__Provided entries__:

-- -- --

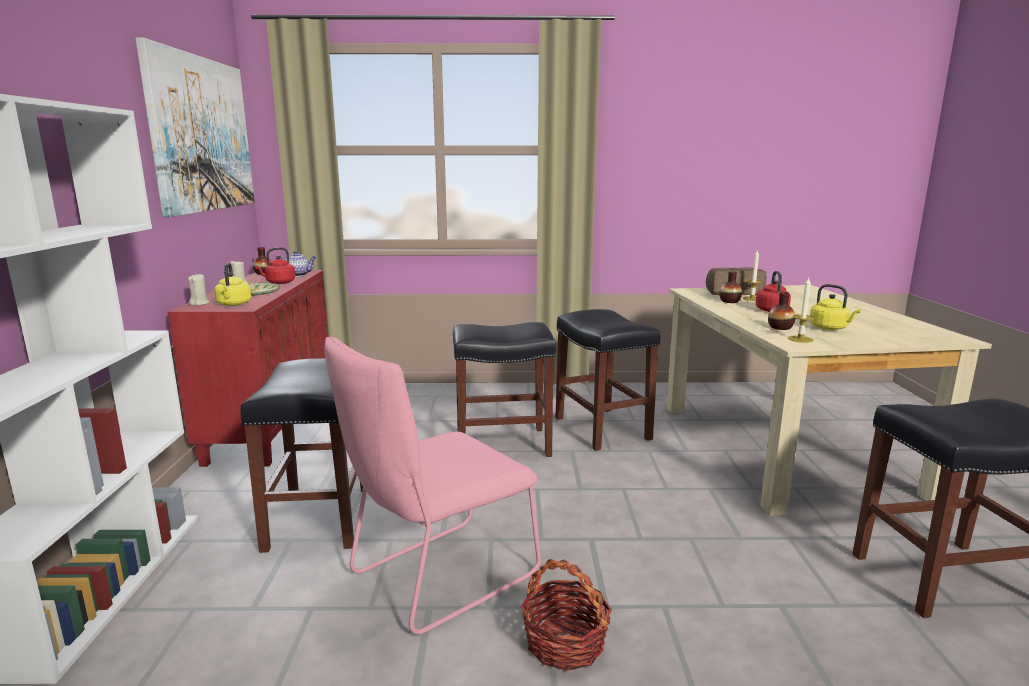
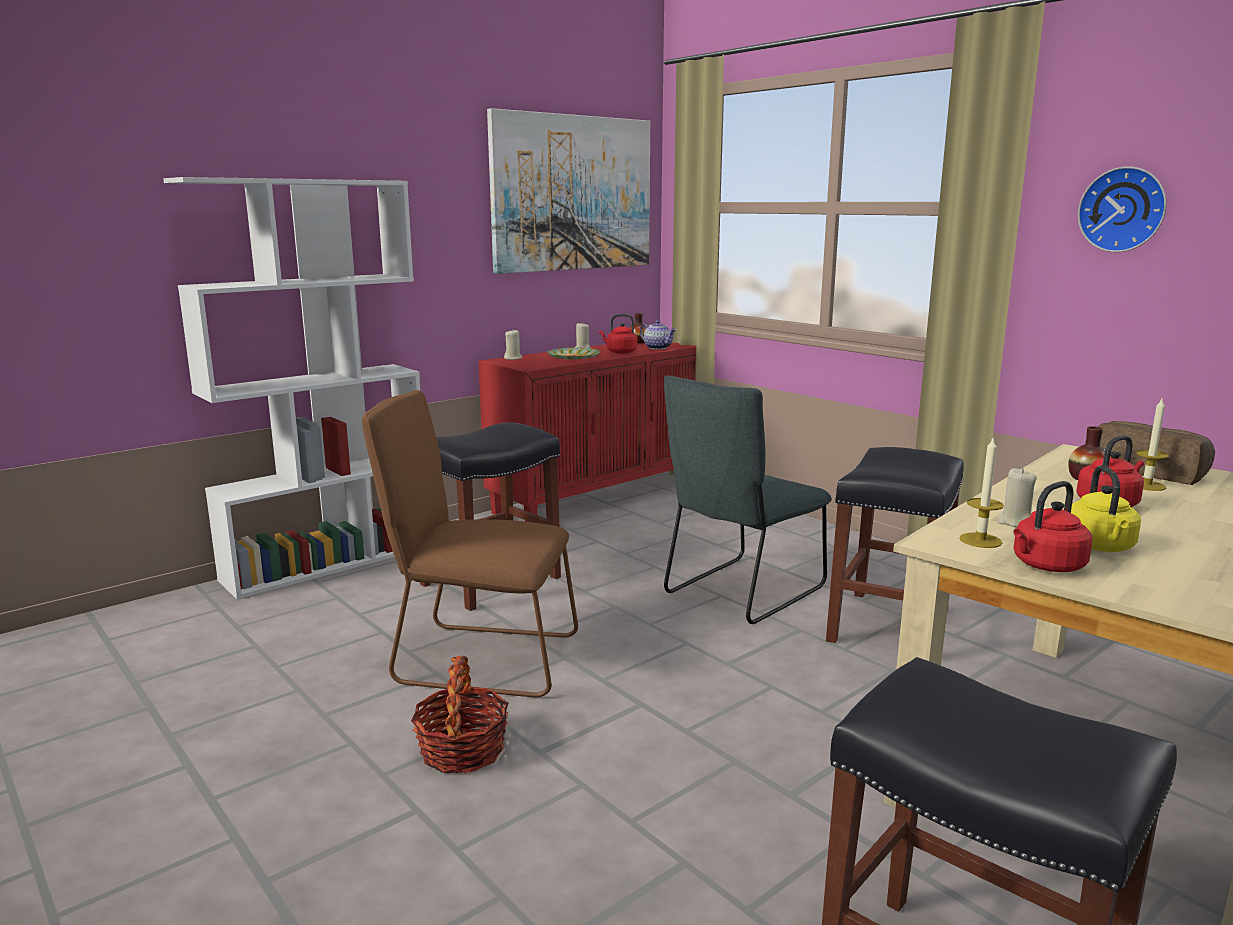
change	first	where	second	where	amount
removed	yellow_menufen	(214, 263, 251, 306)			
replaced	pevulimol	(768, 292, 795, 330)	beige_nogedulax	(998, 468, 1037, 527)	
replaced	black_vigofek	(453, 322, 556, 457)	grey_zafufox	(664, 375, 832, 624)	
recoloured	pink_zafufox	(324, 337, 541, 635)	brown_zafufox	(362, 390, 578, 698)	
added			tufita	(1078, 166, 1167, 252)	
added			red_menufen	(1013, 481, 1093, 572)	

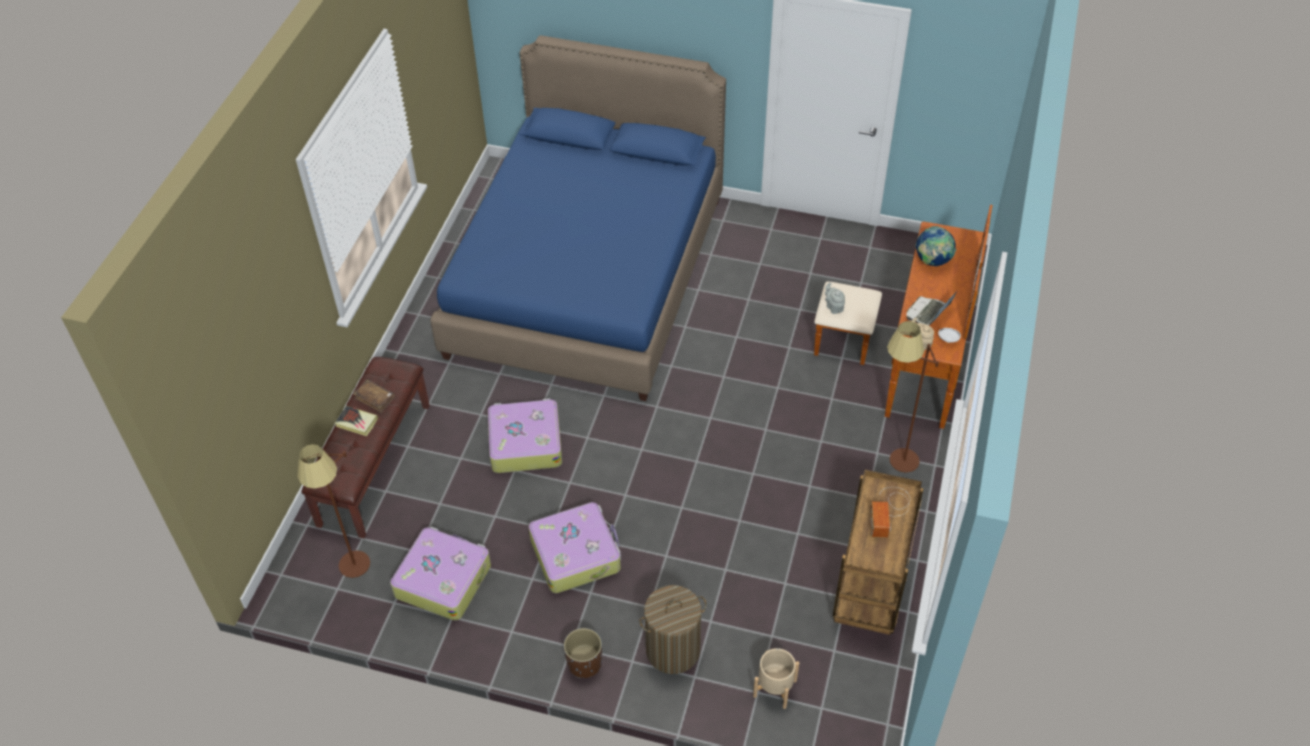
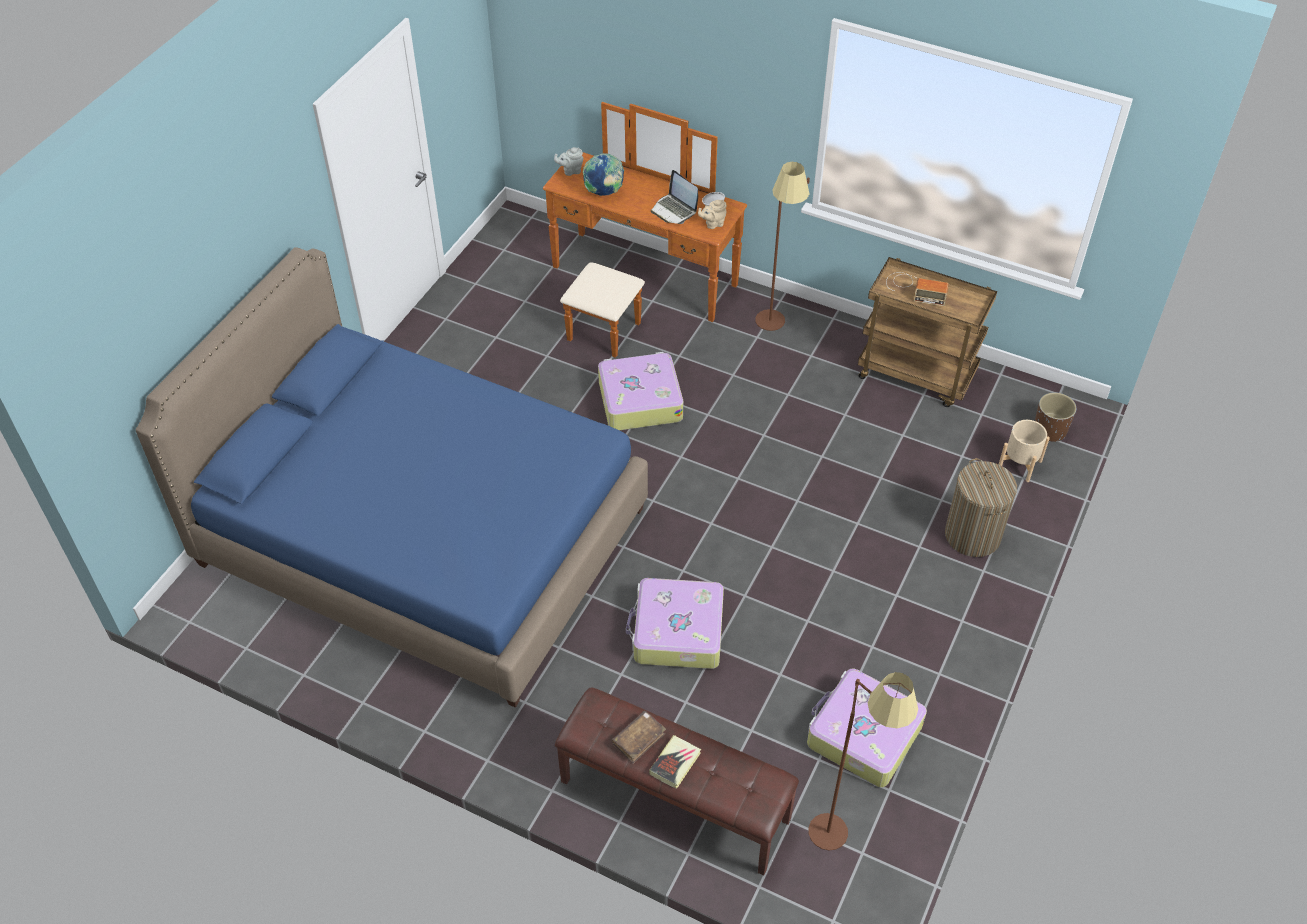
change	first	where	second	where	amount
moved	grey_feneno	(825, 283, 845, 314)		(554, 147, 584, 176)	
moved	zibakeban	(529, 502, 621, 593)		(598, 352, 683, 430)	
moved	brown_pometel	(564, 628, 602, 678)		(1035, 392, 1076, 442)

-- -- --

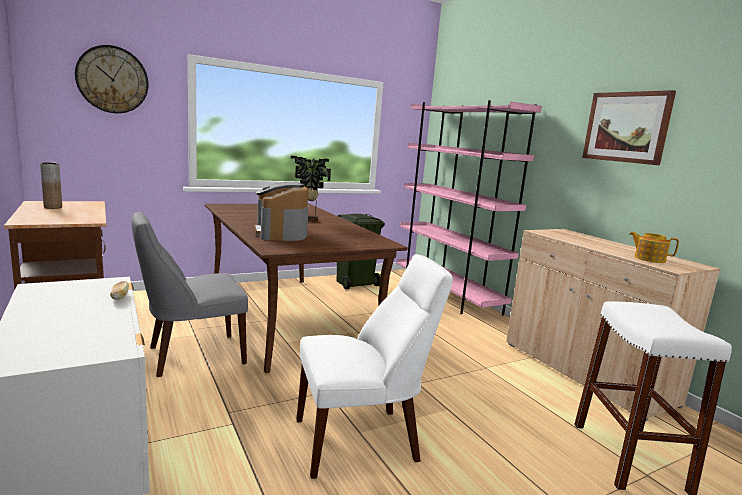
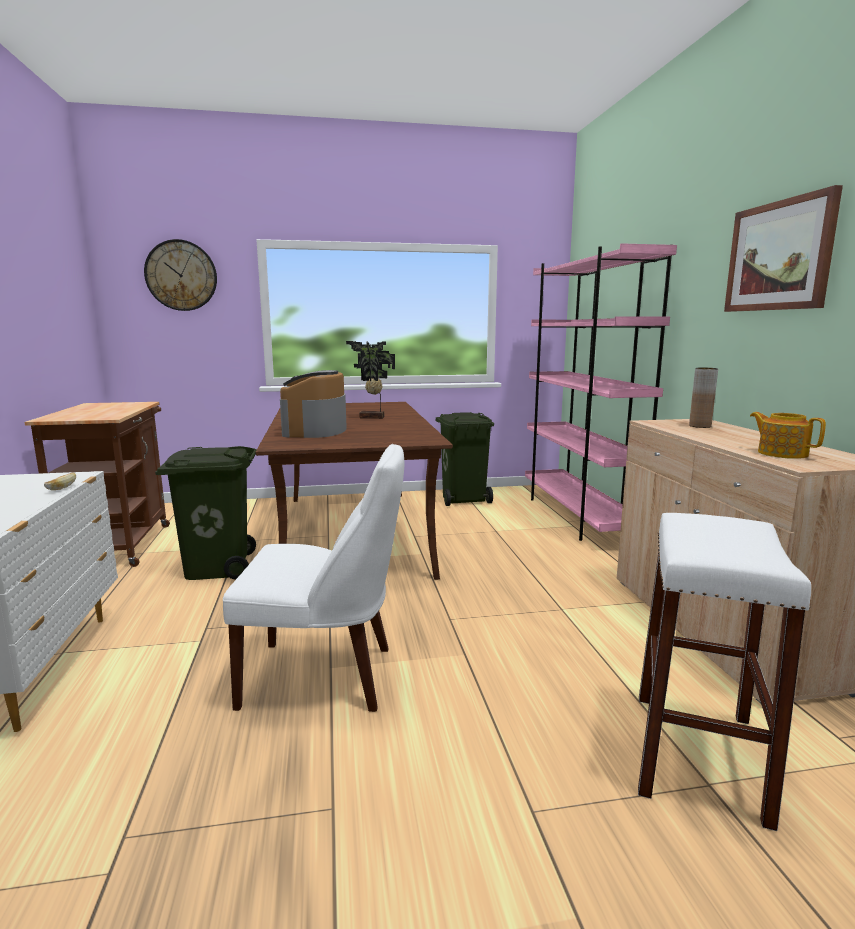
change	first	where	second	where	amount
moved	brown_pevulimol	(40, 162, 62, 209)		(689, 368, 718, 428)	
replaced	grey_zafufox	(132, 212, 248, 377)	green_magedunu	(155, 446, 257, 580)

-- -- --

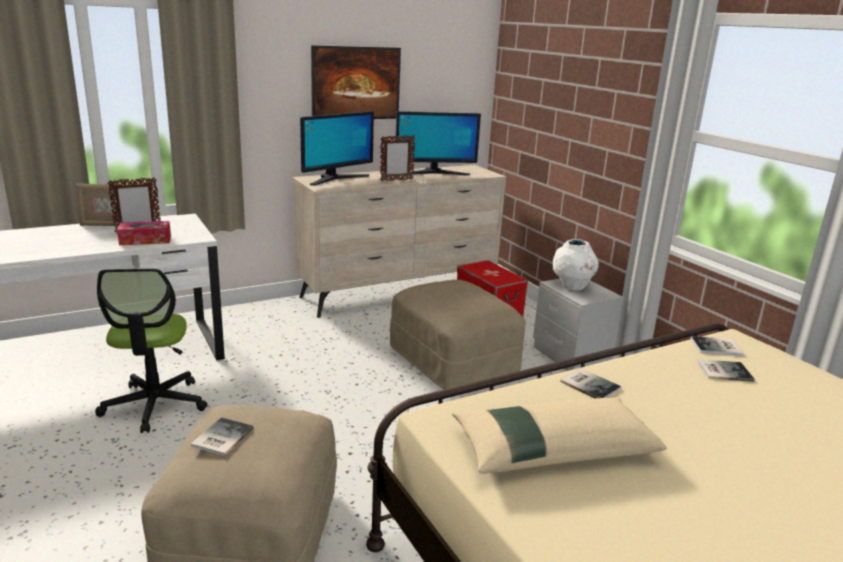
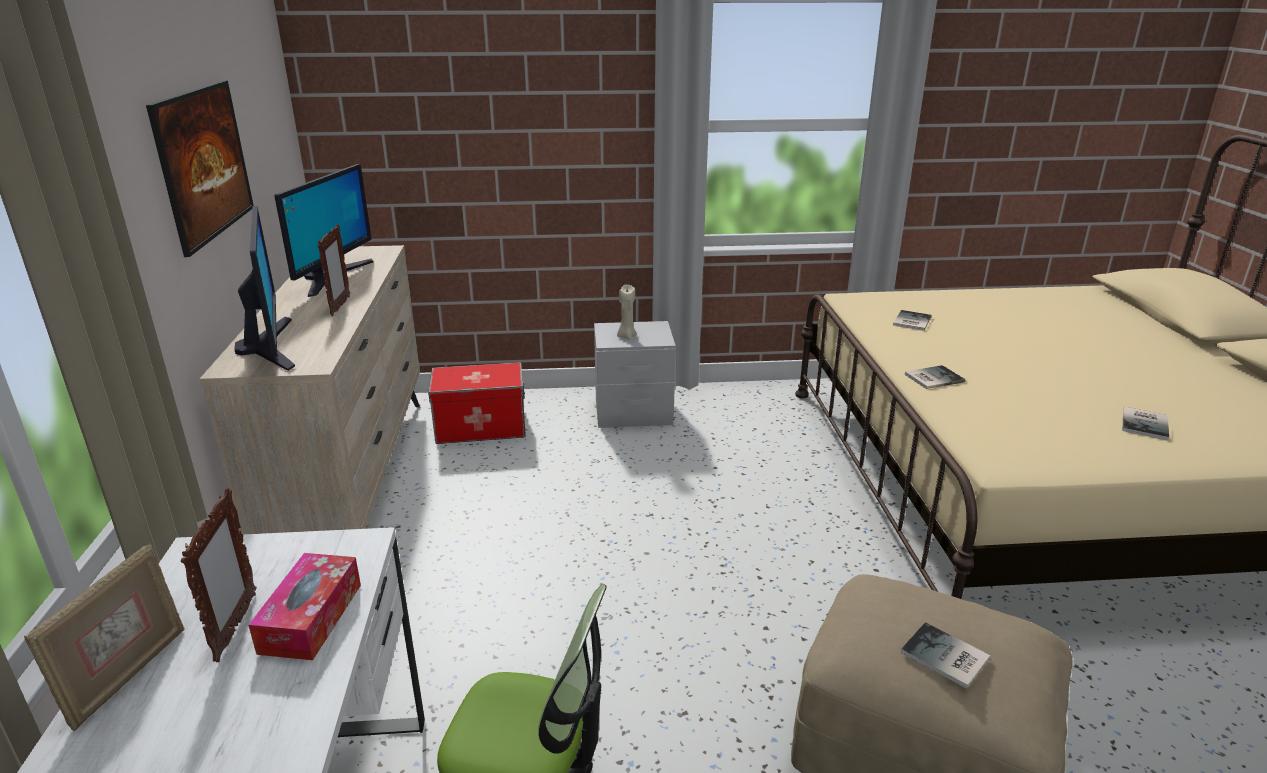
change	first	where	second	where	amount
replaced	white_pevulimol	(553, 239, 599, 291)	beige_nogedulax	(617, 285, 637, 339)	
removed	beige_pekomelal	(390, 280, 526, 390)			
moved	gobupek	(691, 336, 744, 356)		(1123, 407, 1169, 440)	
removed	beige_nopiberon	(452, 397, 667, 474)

-- -- --

__What to do__: A word-for-word copy of the lines above from the one with "375, 832, 624)" through the one with "166, 1167, 252)", inclusive, is the only output wanted.

__Problem solution__:
replaced	black_vigofek	(453, 322, 556, 457)	grey_zafufox	(664, 375, 832, 624)	
recoloured	pink_zafufox	(324, 337, 541, 635)	brown_zafufox	(362, 390, 578, 698)	
added			tufita	(1078, 166, 1167, 252)	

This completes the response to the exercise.